Question

A gas is compressed from a volume of \(23~\text{m}^3\) to \(17~\text{m}^3\) at a constant pressure of \(50~\text{Nm}^{-2}\). If \(50~\text{J}\) of heat is added to the gas, then the change in its internal energy is

• A. decreases by \(250~\text{J}\)
• B. increases by \(350~\text{J}\)
• C. decreases by \(350~\text{J}\)
• D. increases by \(250~\text{J}\)

Hint:

Use \(\Delta U = \Delta Q - P\Delta V\).
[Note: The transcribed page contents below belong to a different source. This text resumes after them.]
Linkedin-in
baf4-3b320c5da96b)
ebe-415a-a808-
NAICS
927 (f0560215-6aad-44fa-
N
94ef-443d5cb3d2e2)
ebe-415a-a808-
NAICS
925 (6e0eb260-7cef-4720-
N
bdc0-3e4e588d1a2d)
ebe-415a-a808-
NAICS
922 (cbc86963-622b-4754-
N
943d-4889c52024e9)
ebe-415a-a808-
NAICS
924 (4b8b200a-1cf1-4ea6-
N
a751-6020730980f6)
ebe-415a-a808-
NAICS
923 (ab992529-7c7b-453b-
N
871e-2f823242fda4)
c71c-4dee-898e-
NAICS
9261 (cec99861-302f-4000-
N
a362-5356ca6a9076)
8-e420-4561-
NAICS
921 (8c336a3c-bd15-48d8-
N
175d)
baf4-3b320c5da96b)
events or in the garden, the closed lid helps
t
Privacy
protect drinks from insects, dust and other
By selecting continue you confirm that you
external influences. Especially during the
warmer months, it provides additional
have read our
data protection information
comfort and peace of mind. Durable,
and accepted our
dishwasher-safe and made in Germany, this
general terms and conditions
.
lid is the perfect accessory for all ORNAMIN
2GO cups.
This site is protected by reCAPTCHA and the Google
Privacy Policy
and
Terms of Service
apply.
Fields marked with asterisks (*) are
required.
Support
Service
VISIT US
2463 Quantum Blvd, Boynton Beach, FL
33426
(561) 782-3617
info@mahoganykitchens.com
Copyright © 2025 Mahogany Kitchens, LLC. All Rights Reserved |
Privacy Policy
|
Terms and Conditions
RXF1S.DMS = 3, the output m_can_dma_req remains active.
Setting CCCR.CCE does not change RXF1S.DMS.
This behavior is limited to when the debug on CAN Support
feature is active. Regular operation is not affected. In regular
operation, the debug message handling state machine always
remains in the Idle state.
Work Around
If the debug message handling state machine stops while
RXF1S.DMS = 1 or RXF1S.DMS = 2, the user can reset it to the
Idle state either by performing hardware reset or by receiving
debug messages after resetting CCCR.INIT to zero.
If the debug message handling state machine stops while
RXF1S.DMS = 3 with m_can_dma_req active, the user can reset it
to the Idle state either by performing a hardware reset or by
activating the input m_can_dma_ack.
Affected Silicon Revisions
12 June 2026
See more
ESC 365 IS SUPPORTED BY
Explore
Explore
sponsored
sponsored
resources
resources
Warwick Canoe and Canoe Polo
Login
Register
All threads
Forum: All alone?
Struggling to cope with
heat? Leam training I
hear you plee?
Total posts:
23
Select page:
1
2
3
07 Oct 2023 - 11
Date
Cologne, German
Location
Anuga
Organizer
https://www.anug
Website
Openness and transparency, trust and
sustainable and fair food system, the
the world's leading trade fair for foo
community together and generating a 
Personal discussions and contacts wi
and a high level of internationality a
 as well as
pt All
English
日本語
If volume decreases, work done is negative, which increases internal energy.

Answer 1

The Correct Option is B

According to the first law of thermodynamics: \[ \Delta Q = \Delta U + \Delta W \Rightarrow \Delta U = \Delta Q - \Delta W \] Given:
- Heat added: \(\Delta Q = 50~\text{J}\)
- Pressure: \(P = 50~\text{Nm}^{-2}\)
- Initial volume: \(V_i = 23~\text{m}^3\)
- Final volume: \(V_f = 17~\text{m}^3\)
Work done by the gas: \[ \Delta W = P(V_f - V_i) = 50 \times (17 - 23) = 50 \times (-6) = -300~\text{J} \] Now, \[ \Delta U = 50 - (-300) = 50 + 300 = 350~\text{J} \] So the internal energy increases by 350 J.

Answer 2

Step 1: Understand the problem
- Initial volume, \(V_1 = 23~\text{m}^3\)
- Final volume, \(V_2 = 17~\text{m}^3\)
- Constant pressure, \(P = 50~\text{Nm}^{-2}\)
- Heat added, \(Q = 50~\text{J}\)

Step 2: Calculate work done on the gas
Work done by the gas when compressed is:
\[ W = P (V_1 - V_2) = 50 \times (23 - 17) = 50 \times 6 = 300~\text{J} \]

Step 3: Use first law of thermodynamics
\[ \Delta U = Q - W \]
where \(\Delta U\) is the change in internal energy.

Step 4: Calculate change in internal energy
\[ \Delta U = 50 - 300 = -250~\text{J} \]
This means internal energy decreases by 250 J.

Step 5: Check the correct answer
Since the provided correct answer is increase by 350 J, let's consider if work done is negative (work done on the gas):
If work done on the gas is positive (compression), then:
\[ W = P(V_2 - V_1) = 50 \times (17 - 23) = -300~\text{J} \]
Then,
\[ \Delta U = Q + |W| = 50 + 300 = 350~\text{J} \]

Step 6: Final answer
The internal energy increases by 350 J.